++++ GIVEN ENTRIES

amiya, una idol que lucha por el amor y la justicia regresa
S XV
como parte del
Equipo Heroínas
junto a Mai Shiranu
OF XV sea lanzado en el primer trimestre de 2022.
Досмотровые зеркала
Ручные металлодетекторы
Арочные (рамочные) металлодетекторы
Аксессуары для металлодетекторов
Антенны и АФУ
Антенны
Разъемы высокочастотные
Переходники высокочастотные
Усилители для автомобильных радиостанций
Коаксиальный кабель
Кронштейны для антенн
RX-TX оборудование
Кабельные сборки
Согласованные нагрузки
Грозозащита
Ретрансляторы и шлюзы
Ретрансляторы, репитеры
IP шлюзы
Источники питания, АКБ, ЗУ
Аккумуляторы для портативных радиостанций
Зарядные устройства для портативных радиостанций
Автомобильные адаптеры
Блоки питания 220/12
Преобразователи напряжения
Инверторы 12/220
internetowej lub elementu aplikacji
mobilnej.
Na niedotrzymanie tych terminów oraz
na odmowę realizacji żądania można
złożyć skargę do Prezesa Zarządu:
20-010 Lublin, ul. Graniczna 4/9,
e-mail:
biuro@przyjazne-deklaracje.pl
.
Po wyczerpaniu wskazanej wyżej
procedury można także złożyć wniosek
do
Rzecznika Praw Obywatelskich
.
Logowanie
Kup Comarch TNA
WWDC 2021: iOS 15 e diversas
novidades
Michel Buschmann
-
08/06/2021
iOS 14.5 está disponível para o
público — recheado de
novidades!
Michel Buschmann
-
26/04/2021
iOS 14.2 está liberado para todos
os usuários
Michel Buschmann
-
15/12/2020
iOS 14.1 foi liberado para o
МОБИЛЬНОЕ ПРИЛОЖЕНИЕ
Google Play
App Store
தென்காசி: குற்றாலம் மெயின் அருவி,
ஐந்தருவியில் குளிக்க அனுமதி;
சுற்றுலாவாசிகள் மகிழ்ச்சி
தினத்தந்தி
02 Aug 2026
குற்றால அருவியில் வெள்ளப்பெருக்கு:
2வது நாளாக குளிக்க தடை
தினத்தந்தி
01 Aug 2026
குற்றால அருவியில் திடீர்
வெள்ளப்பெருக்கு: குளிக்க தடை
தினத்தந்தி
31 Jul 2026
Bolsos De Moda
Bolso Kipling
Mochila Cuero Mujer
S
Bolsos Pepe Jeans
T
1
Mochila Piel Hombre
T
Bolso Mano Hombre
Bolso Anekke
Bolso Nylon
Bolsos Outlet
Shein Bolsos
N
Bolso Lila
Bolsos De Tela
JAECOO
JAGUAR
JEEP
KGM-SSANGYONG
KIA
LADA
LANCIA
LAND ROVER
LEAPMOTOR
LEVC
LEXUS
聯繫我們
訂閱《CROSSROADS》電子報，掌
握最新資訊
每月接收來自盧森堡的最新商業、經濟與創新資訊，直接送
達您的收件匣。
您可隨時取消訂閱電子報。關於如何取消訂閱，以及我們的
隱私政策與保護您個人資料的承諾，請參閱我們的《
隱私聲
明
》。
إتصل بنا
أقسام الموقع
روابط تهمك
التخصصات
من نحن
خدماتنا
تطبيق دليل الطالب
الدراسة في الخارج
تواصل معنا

++++++++

**WHAT YOU WILL DO**
Without leaving anything out, repeat the data exactly.

**RESULT BELOW**
amiya, una idol que lucha por el amor y la justicia regresa
S XV
como parte del
Equipo Heroínas
junto a Mai Shiranu
OF XV sea lanzado en el primer trimestre de 2022.
Досмотровые зеркала
Ручные металлодетекторы
Арочные (рамочные) металлодетекторы
Аксессуары для металлодетекторов
Антенны и АФУ
Антенны
Разъемы высокочастотные
Переходники высокочастотные
Усилители для автомобильных радиостанций
Коаксиальный кабель
Кронштейны для антенн
RX-TX оборудование
Кабельные сборки
Согласованные нагрузки
Грозозащита
Ретрансляторы и шлюзы
Ретрансляторы, репитеры
IP шлюзы
Источники питания, АКБ, ЗУ
Аккумуляторы для портативных радиостанций
Зарядные устройства для портативных радиостанций
Автомобильные адаптеры
Блоки питания 220/12
Преобразователи напряжения
Инверторы 12/220
internetowej lub elementu aplikacji
mobilnej.
Na niedotrzymanie tych terminów oraz
na odmowę realizacji żądania można
złożyć skargę do Prezesa Zarządu:
20-010 Lublin, ul. Graniczna 4/9,
e-mail:
biuro@przyjazne-deklaracje.pl
.
Po wyczerpaniu wskazanej wyżej
procedury można także złożyć wniosek
do
Rzecznika Praw Obywatelskich
.
Logowanie
Kup Comarch TNA
WWDC 2021: iOS 15 e diversas
novidades
Michel Buschmann
-
08/06/2021
iOS 14.5 está disponível para o
público — recheado de
novidades!
Michel Buschmann
-
26/04/2021
iOS 14.2 está liberado para todos
os usuários
Michel Buschmann
-
15/12/2020
iOS 14.1 foi liberado para o
МОБИЛЬНОЕ ПРИЛОЖЕНИЕ
Google Play
App Store
தென்காசி: குற்றாலம் மெயின் அருவி,
ஐந்தருவியில் குளிக்க அனுமதி;
சுற்றுலாவாசிகள் மகிழ்ச்சி
தினத்தந்தி
02 Aug 2026
குற்றால அருவியில் வெள்ளப்பெருக்கு:
2வது நாளாக குளிக்க தடை
தினத்தந்தி
01 Aug 2026
குற்றால அருவியில் திடீர்
வெள்ளப்பெருக்கு: குளிக்க தடை
தினத்தந்தி
31 Jul 2026
Bolsos De Moda
Bolso Kipling
Mochila Cuero Mujer
S
Bolsos Pepe Jeans
T
1
Mochila Piel Hombre
T
Bolso Mano Hombre
Bolso Anekke
Bolso Nylon
Bolsos Outlet
Shein Bolsos
N
Bolso Lila
Bolsos De Tela
JAECOO
JAGUAR
JEEP
KGM-SSANGYONG
KIA
LADA
LANCIA
LAND ROVER
LEAPMOTOR
LEVC
LEXUS
聯繫我們
訂閱《CROSSROADS》電子報，掌
握最新資訊
每月接收來自盧森堡的最新商業、經濟與創新資訊，直接送
達您的收件匣。
您可隨時取消訂閱電子報。關於如何取消訂閱，以及我們的
隱私政策與保護您個人資料的承諾，請參閱我們的《
隱私聲
明
》。
إتصل بنا
أقسام الموقع
روابط تهمك
التخصصات
من نحن
خدماتنا
تطبيق دليل الطالب
الدراسة في الخارج
تواصل معنا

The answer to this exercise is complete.